Motorists are seeing red over roundabout

Drivers have complained of the “horrible”  Newell Highway roundabout in West Dubbo in the NRMA Seeing Red on Roads survey.	Photo: AMY MCINTYRE
Drivers have complained of the “horrible” Newell Highway roundabout in West Dubbo in the NRMA Seeing Red on Roads survey. Photo: AMY MCINTYRE

DRIVERS are venting to the NRMA about the Newell Highway in Dubbo, in particular its “horrible” roundabout.

One of them insists that getting through the structure on the western side of the LH Ford Bridge is life-threatening.

The roundabout connecting Whylandra, Cobra and Victoria streets received a couple of terse mentions in the results of the NRMA’s Seeing Red on Roads survey released this week.

Four survey participants have targeted the Newell Highway in Dubbo, three providing comment.

“Horrible roundabout,” one respondent wrote.

“Too much traffic at this intersection to handle a roundabout, should be lights. Risk your life whenever you try and cross through here.”

According to another survey participant the intersection/roundabout was “too small and too dangerous since most drivers do not understand the meaning of the triangular road sign”.

“It does not mean speed up to beat the others, it means slow down and give way to traffic already in the intersection,” they said.

The Newell Highway’s four lanes went through north, central and west Dubbo “carrying all the north/south road trains”, a third detractor told the NRMA.

“Plus it is a local road also with inadequate (none) pedestrian crossings, traffic lights and speeding limit.”

Other roads in Dubbo that feature in the Seeing Red on Roads results include the Mitchell Highway, the Golden Highway and Macquarie Street.

“Road is only ever patched and is never smooth,” a motorist reported of Dubbo’s main street.

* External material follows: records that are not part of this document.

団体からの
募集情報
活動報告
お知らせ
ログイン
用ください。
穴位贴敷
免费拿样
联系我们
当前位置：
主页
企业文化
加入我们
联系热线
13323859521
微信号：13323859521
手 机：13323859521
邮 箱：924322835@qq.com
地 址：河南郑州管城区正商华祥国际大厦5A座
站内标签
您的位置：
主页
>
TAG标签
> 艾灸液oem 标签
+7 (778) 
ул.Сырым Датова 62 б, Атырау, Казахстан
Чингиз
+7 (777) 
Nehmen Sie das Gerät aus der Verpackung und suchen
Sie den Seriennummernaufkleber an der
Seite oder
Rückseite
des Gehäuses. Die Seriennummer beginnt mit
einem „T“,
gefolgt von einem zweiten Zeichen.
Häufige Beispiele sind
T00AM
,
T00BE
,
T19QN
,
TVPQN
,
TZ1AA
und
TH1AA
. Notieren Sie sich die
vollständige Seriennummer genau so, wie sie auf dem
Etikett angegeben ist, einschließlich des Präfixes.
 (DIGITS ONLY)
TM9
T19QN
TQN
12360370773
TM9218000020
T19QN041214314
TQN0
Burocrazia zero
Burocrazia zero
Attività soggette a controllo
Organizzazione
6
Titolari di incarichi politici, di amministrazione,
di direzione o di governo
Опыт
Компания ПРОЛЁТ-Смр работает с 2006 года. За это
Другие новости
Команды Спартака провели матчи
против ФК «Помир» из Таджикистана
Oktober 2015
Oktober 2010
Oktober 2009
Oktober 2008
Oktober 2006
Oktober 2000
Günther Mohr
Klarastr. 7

“When there is a problem on goes another patch to give it a quick fix. Very rough on cars.”

Under the banner of Darling Street, the NRMA survey results show dissatisfaction with the roundabout at its intersection with Erskine Street. Exiting lanes of the roundabout were “very narrow” and the road surface poor when it changed from “cement to tar”.

Seeing Red on Roads is considered “Australia’s largest road survey”.

Running across eight weeks, the survey in 2012 has grown by about 50 per cent with 15,500 road users taking part. NRMA director for Western NSW Graham Blight said the results showed that drivers wanted governments to come up with a solution to fix regional roads.

“The fact that we received a 50 per cent increase in the number of votes on last year’s Red Flag survey is a clear indication that motorists are furious over the state of our roads,” he said.

“That’s why we urge the federal government to invest substantially more of the fuel tax back into upgrading regional roads. We pay our taxes and we demand that the benefits be returned to NSW roads.”